Rivista Anarchica Online
I garofani sono appassiti sui fucili
di Julio Figueiras
Al giorno d'oggi si può ben dire che il Portogallo è una democrazia a tutti gli effetti.
Proprio recentemente si è conclusa una crisi governativa che per tanti aspetti richiama alla
mente le vicende politiche italiane dell'immediato secondo dopoguerra: lo svolgimento è
stato quello classico, una crisi di governo, un voto di sfiducia che facadere l'esecutivo
(grazie ai voti dei comunisti e dei conservatori, insieme), lunghe trattative per ricercare
una nuova formula di governo, che alla fine viene trovata e presentata con le consuete
bellissime promesse per il popolo.
Nel frattempo sono passati due anni e mezzo quasi da quel 25 novembre '75 che ha
segnato l'interruzione di quel processo politico cosiddetto rivoluzionario che, seppur
caratterizzato da giacobinismo e da spirito avanguardista, rappresentava pur sempre un
pericolo mortale per gli uomini d'ordine del vecchio mondo capitalistico-autoritario.
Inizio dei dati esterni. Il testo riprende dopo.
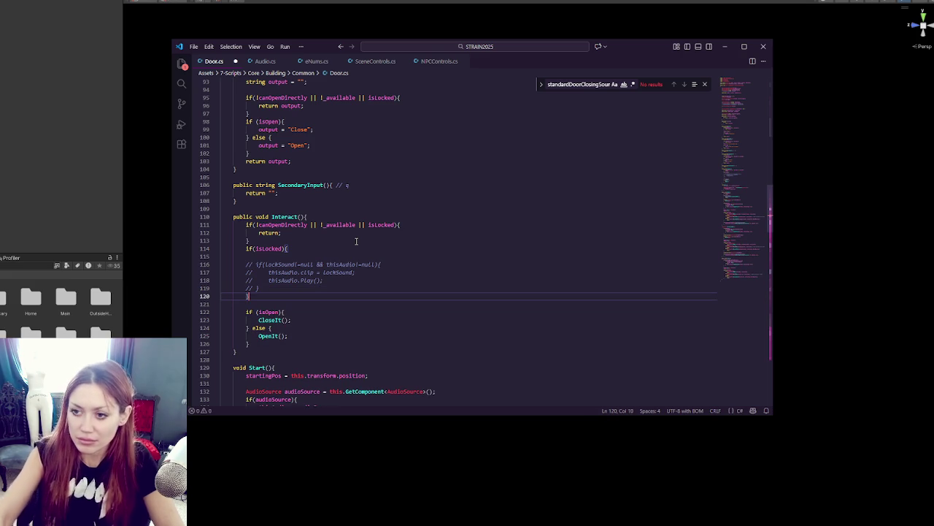
# - Add an indented return; statement below the lock sound code inside the isLocked block
pyautogui.click(274, 290)
pyautogui.press('Return')
pyautogui.write('return;')
pyautogui.click(246, 296)
pyautogui.press('Tab')
pyautogui.moveTo(221, 264)
pyautogui.mouseDown()
pyautogui.moveTo(288, 292)
pyautogui.moveTo(296, 286)
pyautogui.mouseUp()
In
quel novembre le forze conservatrici avevano neutralizzato e sconfitto con evidente facilità
- più con manovre politiche che con la forza delle armi - i soldati delle "caserme rosse",
l'estrema sinistra ed il Movimento delle Forze Armate (M.F.A.) guidato da Otelo de
Carvalho, dimostrando che queste ultime forze di sinistra si basavano più su di un bluff che
su di una reale "presa" sociale. La forza del popolo, da loro continuamente evocata ("Il
popolo sta con l'M.F.A." era lo slogan classico di quei settori), si era rivelata per quel che
era, essendo il popolo diviso in partiti politici, strumentalizzati come al solito da politicanti
o dai militari fanatizzati dell'una e dell'altra setta.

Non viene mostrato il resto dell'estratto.